• **What you are asked to do**
The result should be the lines from the one holding "left wrist: (397, 423, -27)" to the final line of the records, retyped exactly.

• **Information**
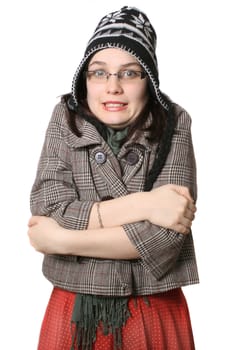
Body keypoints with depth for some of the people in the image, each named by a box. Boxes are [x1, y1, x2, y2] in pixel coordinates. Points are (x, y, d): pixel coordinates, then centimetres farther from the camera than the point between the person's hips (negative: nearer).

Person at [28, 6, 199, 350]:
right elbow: (49, 213, -14)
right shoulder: (66, 120, -4)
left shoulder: (174, 125, -9)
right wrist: (140, 205, -22)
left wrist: (61, 240, -16)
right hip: (74, 310, 1)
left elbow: (165, 234, -19)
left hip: (156, 312, -1)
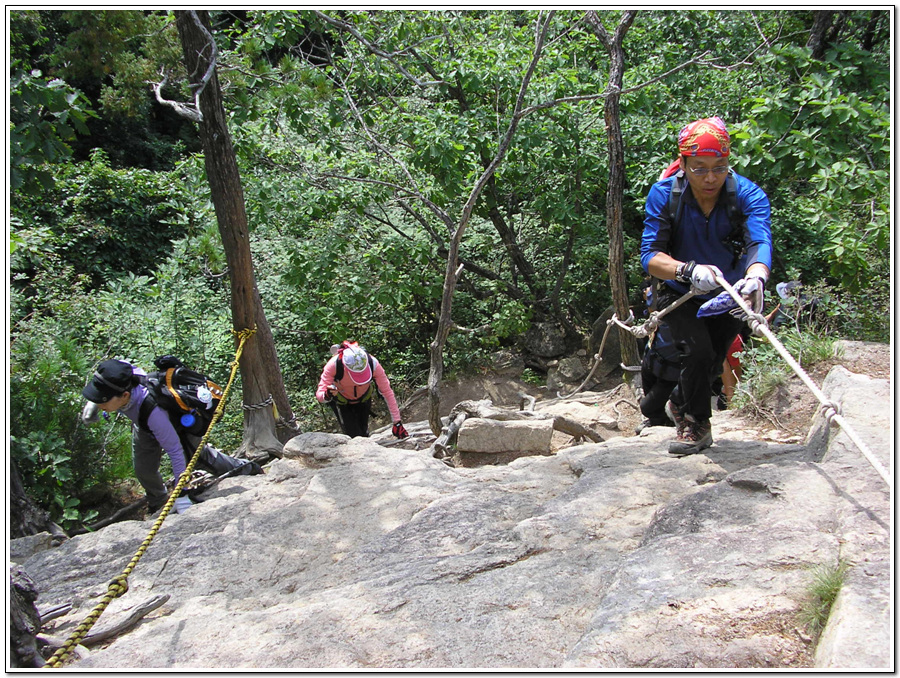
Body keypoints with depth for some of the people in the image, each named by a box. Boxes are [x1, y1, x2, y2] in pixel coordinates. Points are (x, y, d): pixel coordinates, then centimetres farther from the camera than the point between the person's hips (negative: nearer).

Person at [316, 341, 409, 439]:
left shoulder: (373, 364, -35)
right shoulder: (334, 365, -38)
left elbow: (387, 392, -27)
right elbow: (319, 394, -32)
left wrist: (397, 423, -27)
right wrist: (327, 395, -58)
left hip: (364, 399, 2)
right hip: (342, 402, -2)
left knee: (363, 433, 9)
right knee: (355, 436, -10)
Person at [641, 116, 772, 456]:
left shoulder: (749, 195, -22)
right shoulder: (663, 194, -21)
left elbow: (760, 243, -38)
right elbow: (650, 255, -27)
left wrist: (755, 278, -61)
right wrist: (689, 270, -48)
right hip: (682, 296, -2)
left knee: (712, 363, 10)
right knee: (698, 351, -23)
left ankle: (679, 403, 43)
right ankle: (696, 425, 3)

• **Written solution**
left wrist: (397, 423, -27)
right wrist: (327, 395, -58)
left hip: (364, 399, 2)
right hip: (342, 402, -2)
left knee: (363, 433, 9)
right knee: (355, 436, -10)
Person at [641, 116, 772, 456]:
left shoulder: (749, 195, -22)
right shoulder: (663, 194, -21)
left elbow: (760, 243, -38)
right elbow: (650, 255, -27)
left wrist: (755, 278, -61)
right wrist: (689, 270, -48)
right hip: (682, 296, -2)
left knee: (712, 363, 10)
right knee: (698, 351, -23)
left ankle: (679, 403, 43)
right ankle: (696, 425, 3)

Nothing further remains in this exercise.